=== Begin Enclosure ===
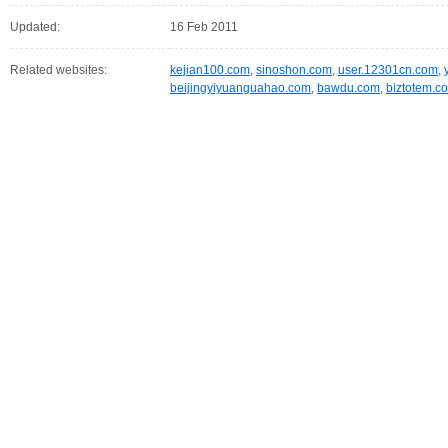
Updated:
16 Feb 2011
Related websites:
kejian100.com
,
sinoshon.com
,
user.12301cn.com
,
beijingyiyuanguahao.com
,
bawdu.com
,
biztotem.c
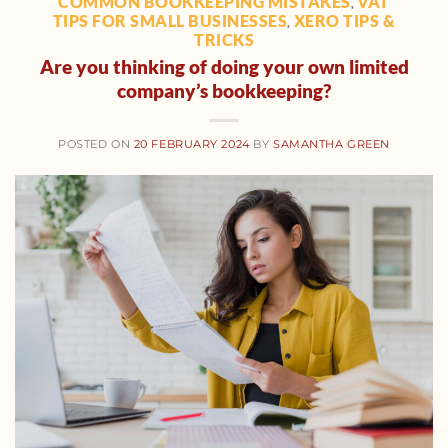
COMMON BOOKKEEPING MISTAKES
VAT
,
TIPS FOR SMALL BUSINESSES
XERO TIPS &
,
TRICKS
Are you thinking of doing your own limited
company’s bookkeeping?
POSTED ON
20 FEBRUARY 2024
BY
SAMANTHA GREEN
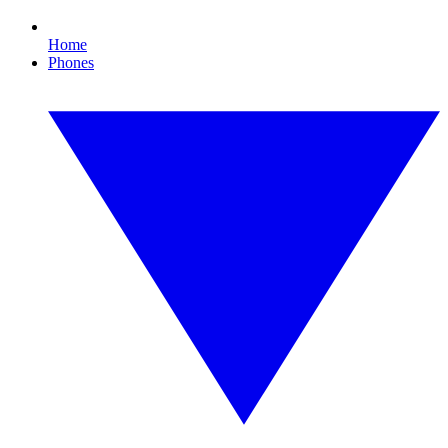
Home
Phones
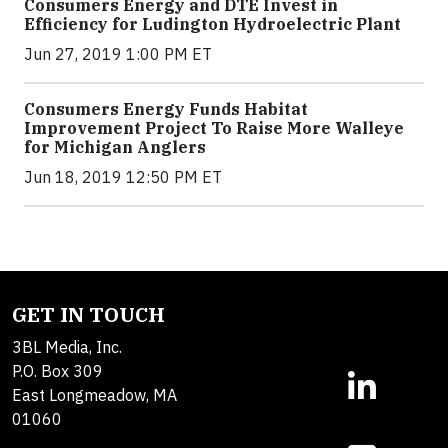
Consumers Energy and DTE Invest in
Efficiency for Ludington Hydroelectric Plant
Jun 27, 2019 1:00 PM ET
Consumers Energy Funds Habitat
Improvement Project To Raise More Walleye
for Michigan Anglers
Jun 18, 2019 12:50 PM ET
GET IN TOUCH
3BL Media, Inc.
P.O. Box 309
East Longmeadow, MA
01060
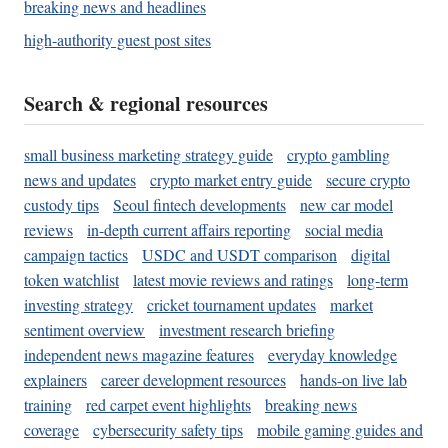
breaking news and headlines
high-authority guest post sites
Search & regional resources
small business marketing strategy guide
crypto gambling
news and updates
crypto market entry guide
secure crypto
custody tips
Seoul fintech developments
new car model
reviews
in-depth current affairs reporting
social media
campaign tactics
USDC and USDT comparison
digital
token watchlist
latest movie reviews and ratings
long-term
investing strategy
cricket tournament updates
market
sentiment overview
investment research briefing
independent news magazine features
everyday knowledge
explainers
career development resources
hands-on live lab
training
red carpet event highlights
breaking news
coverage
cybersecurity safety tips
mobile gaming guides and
=== End Enclosure ===
=== Begin Enclosure ===
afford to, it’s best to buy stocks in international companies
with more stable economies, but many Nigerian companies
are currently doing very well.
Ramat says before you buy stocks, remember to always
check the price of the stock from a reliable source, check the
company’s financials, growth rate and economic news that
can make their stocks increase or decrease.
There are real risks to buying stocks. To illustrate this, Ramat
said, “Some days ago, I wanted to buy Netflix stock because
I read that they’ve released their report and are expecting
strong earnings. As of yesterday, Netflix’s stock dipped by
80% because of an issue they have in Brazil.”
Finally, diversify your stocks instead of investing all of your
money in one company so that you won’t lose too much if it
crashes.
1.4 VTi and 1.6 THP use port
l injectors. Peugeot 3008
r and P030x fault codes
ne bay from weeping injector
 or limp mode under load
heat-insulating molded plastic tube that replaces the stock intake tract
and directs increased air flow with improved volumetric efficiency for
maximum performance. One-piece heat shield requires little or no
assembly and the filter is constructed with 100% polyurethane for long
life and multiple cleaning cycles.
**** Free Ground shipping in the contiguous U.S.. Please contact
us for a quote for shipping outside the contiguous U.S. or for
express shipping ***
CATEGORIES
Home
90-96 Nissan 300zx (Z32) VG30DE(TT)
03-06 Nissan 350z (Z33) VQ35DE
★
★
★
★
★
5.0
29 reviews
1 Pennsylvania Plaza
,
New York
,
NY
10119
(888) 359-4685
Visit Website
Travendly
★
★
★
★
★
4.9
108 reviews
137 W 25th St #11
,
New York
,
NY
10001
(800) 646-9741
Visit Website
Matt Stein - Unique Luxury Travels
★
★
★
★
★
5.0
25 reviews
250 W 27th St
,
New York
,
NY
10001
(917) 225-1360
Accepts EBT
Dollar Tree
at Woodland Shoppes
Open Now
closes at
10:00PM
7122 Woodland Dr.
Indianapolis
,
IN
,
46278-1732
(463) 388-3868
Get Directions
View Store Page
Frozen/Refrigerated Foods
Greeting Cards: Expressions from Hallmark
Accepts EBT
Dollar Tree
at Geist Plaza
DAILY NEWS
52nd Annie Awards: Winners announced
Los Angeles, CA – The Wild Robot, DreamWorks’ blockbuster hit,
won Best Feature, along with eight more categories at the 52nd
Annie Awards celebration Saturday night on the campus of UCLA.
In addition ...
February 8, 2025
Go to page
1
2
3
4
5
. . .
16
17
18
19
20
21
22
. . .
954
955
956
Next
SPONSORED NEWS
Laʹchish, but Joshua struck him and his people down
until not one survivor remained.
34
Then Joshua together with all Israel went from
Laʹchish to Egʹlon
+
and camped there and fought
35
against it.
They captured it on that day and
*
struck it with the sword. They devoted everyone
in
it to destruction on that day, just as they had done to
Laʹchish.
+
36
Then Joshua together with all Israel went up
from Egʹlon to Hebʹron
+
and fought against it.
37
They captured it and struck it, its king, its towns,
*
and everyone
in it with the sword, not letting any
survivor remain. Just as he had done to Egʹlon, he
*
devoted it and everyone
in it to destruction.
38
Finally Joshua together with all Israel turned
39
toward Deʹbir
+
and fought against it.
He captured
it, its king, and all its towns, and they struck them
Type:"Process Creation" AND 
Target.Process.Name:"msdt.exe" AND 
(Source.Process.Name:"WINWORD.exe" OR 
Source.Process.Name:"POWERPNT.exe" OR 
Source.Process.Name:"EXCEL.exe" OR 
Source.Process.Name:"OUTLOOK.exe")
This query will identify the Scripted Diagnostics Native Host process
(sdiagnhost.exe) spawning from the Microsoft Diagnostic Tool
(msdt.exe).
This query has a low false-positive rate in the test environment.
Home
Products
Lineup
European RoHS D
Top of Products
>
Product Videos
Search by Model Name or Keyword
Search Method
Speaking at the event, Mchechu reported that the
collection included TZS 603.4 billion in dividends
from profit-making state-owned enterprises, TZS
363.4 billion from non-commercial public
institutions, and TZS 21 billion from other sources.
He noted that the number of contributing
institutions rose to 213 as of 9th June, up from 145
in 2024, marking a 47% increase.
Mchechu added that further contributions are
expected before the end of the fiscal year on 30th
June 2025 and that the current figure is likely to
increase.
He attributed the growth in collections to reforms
=== End Enclosure ===
What you should do: Filter the records above for "devoted" and copy every matching line.

Response to the exercise:
struck it with the sword. They devoted everyone
devoted it and everyone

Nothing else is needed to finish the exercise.